I was going through some old pictures with the hope of getting rid of some of stuff in an effort to be a more minimalist. So far my efforts have been in vain. I found an old picture of my dad. It was a picture of how I remember him as I was growing up before I left the house to try my luck on my own. I remember that often he would not answer a question directly with a yes or no, but would give you what I call “nuggets of wisdom.”
As with most siblings, my brother and I got along as well the Hatfields and McCoys. A time that was particularly ripe for disagreements was when we were assigned a chore that we had to do together. Neither of us wanted to more than the other and some terrific fights broke out as to who was doing the most work and who was sandbagging it. When the fighting got too loud or ended in fisticuffs, Dad would have to intervene. When he was finished giving both of us a hearty a**chewing he would say “#!*&%#!! You’re too worried about who is going to more and who is going to get the most credit!”

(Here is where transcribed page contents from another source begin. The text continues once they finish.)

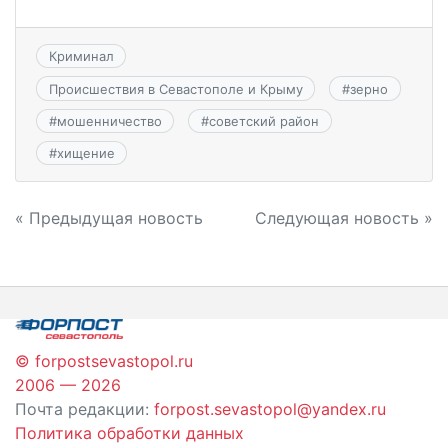
Криминал
Происшествия в Севастополе и Крыму
#
зерно
#
мошенничество
#
советский район
#
хищение
Навигация
« Предыдущая новость
Следующая новость »
по
записям
© forpostsevastopol.ru
2006 — 2026
Почта редакции:
forpost.sevastopol@yandex.ru
Политика обработки данных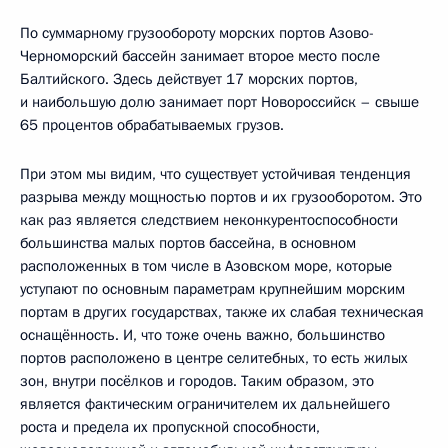
По суммарному грузообороту морских портов Азово-
Черноморский бассейн занимает второе место после
Балтийского. Здесь действует 17 морских портов,
и наибольшую долю занимает порт Новороссийск – свыше
65 процентов обрабатываемых грузов.
При этом мы видим, что существует устойчивая тенденция
разрыва между мощностью портов и их грузооборотом. Это
как раз является следствием неконкурентоспособности
большинства малых портов бассейна, в основном
расположенных в том числе в Азовском море, которые
уступают по основным параметрам крупнейшим морским
портам в других государствах, также их слабая техническая
оснащённость. И, что тоже очень важно, большинство
портов расположено в центре селитебных, то есть жилых
зон, внутри посёлков и городов. Таким образом, это
является фактическим ограничителем их дальнейшего
роста и предела их пропускной способности,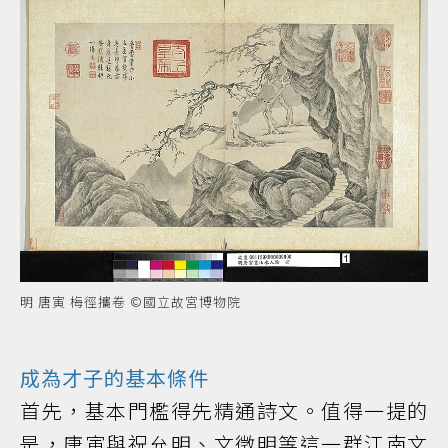
明 唐寅 梅徑攜卷 ©國立故宮博物院
成為才子的基本條件
首先，基本門檻得先精通詩文。值得一提的
是，唐寅與祝允明、文徵明等這一群江南文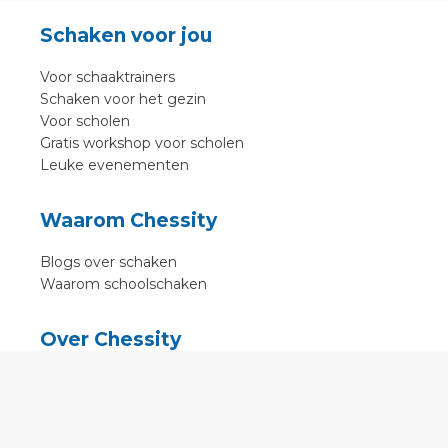
Schaken voor jou
Voor schaaktrainers
Schaken voor het gezin
Voor scholen
Gratis workshop voor scholen
Leuke evenementen
Waarom Chessity
Blogs over schaken
Waarom schoolschaken
Over Chessity
In de media
Online schaaklessen
Kenniscentrum
Voorwaarden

I would like to say it stopped us from fighting, but that would be as likely as a snowstorm in July. But I remembered those words and found that a lot more gets done when working for a common goal if no one keeps score and no one cares who gets the credit.
When I was 18 and agonizing over my choices as to which college to attend, I knew that I was going to have to take out loans to finance my education. I was bemoaning the cost of one of the better schools and told Dad that I was worried about paying back all those school loans. “I didn’t know education was so darn expensive!” Dad barely lifted his eyes from his reading and said: “Not as expensive as ignorance.” I ended up taking out the loans, went with my first choice and never regretted it.
I remember whenever Dad worried about his son get a bit big for his britches and feeling pretty full of himself he would say: “Whenever you’re feeling indispensable or too damn important, stick your finger in a bucket of water and when you pull it see how big a hole you leave.”
I remember another time while I was still pretty young and volatile, that I complained to Dad because I was upset because another person got a promotion that I wanted for myself. I was complaining about how “lucky” the other guy was. The simple reply that I got from that was: “It sure is amazing that the guys that the guy who works the hardest have the most good luck,.” After I had cooled down suitable, I had to admit that the person who edged me out really did do the most work.
“Never make a decision with your fists clenched.” Hey, that one was pretty easy. Don’t make a decision when you’re angry. “You don’t ask a barber if you need a haircut,” was something he once told me when I had overpaid for a vacuum cleaner from a door to door salesman. The barbershop had nothing to do with vacuum cleaners but I figured it out and never bought a big item without sleeping on it first.
When I started dating and he was well acquainted with the wiles of the female sex and I was just coming into my boiling pot of hormones stage, he said: “When you are the in the heat of the moment, the body part that should be doing thinking isn’t the one getting the most blood.” Now that may not be worthy or Aristotle or Socrates, but it must have made an impression on me because I remembered it and used on my own son.
I guess what is most gratifying to me that even though I no longer have this man’s physical presence in my life, I find that he still reveals himself to me in the form of remembrance and those little “nuggets of wisdom.”